Meat mavens will have a new choice in butchers this summer when the Farmers' Market opens June 4.
An ordinance passed in September allows for two vendors to sell meat at the summer Saturday market, provided it is processed at a government-approved plant, shrink-wrapped and kept frozen until sold in Oak Park.
"We're trying to reduce as much of the risk as we can," said Mike Charley, environmental health supervisor for the Village of Oak Park.
The two vendors had been chosen as of the end of last week, said David Powers, village spokesman.
Farmers' Market Manager Nicole English said the two vendors are from downstate Illinois.
"This is not just someone who's doing a backyard operation out of their home," English said.
What makes a steak from the Farmers' Market different from one bought at Whole Foods, Jewel or an independent grocery? Personality, of course.

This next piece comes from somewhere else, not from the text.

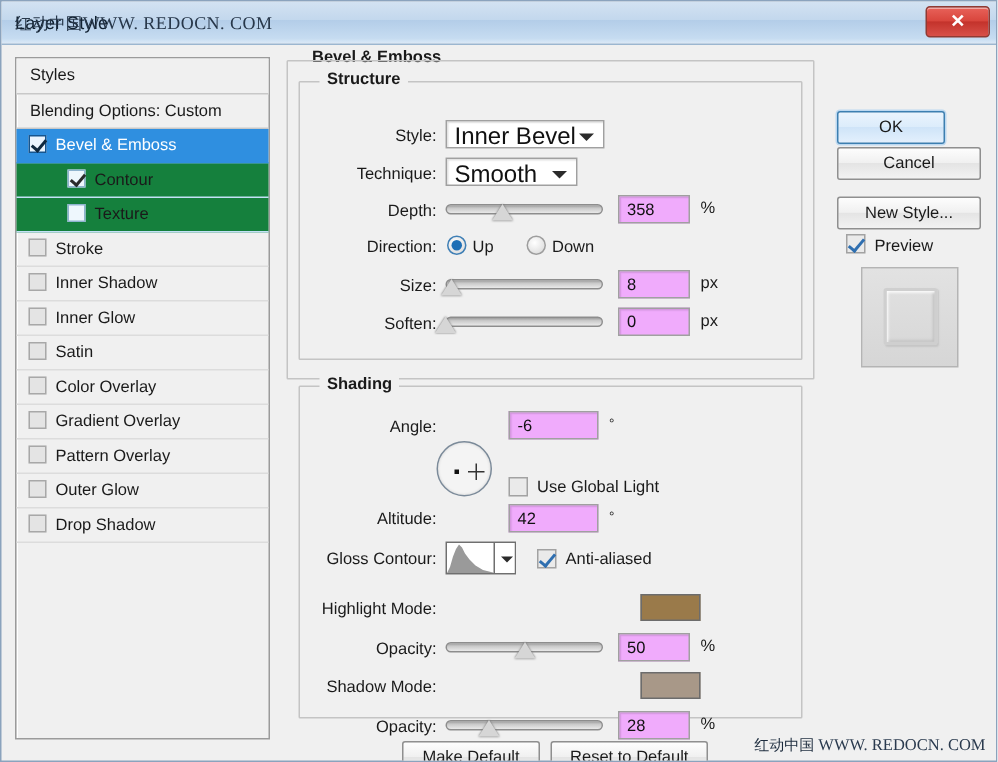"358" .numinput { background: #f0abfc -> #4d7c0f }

One of the hallmarks of the Farmers' Market is shoppers' ability to talk with the person who raised the product offered, English said.
"Oak Parkers like to be able to ask questions about the product," she said.

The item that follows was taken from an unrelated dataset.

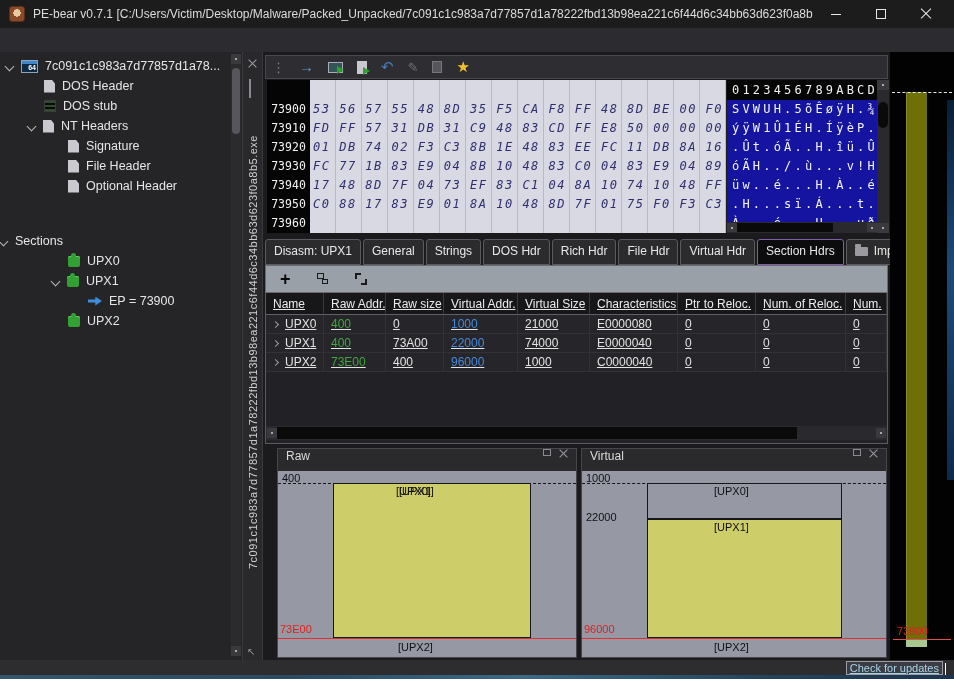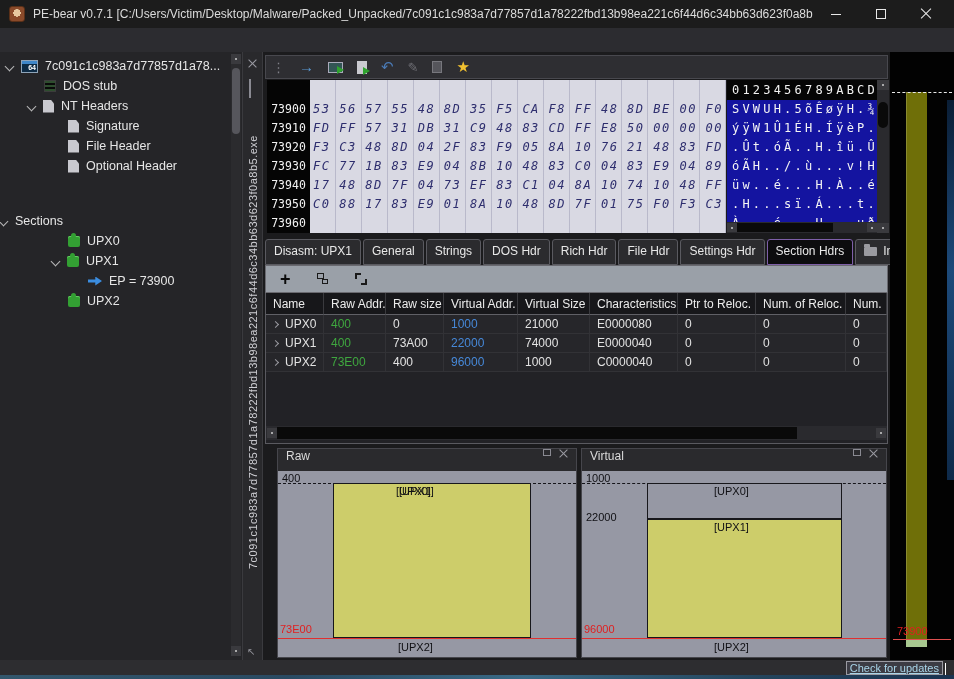"DOS Header" div.tree-row { html: none -> <div> <span></span> <span>DOS Header</span> </div> }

Meat at the market will be produced with "sustainable farm practices," which English admitted is a "vague term that could mean a variety of different things." In Oak Park, it means the animals were grown locally without the use of routine antibiotics, no growth hormones, no animal products in the feed (which can cause, among other things, mad cow disease), the animals are mostly pasture-fed, and the farmers take special care in where they get the animals they raise.
The idea to add meat to the market offerings came two and a half years ago after a survey of customers showed interest in buying both meat and bread in addition to the vegetables, flowers and, of course, donuts already available. Bread is still a ways off, English said, because it is difficult to find a local grain farmer who is also a baker.
English has also looked, but not found, a vendor who could sell locally-raised fish.
She hopes the addition of meat will bring more people to the farmers' market, but said that the move was made primarily to provide people continuing to come to the market with something new.
Safety against food-borne illness led the village board to enact the requirement that the meat be frozen, Charley said. While it doesn't kill anything, freezing slows the growth of micro organisms?#34;present everywhere?#34;to an "infinitesimal" rate.
Once purchased, though, the same rules apply to shoppers as if they'd bought the meat at a grocery store. "The sooner they get it home the better," Charley said. English will check during market hours that the meat for sale is being kept at zero degrees Fahrenheit.
Charley said the farmers' market in Evanston, his former employer, has sold frozen, prepackaged meat for years successfully.
The market will celebrate its 30th anniversary on July 16.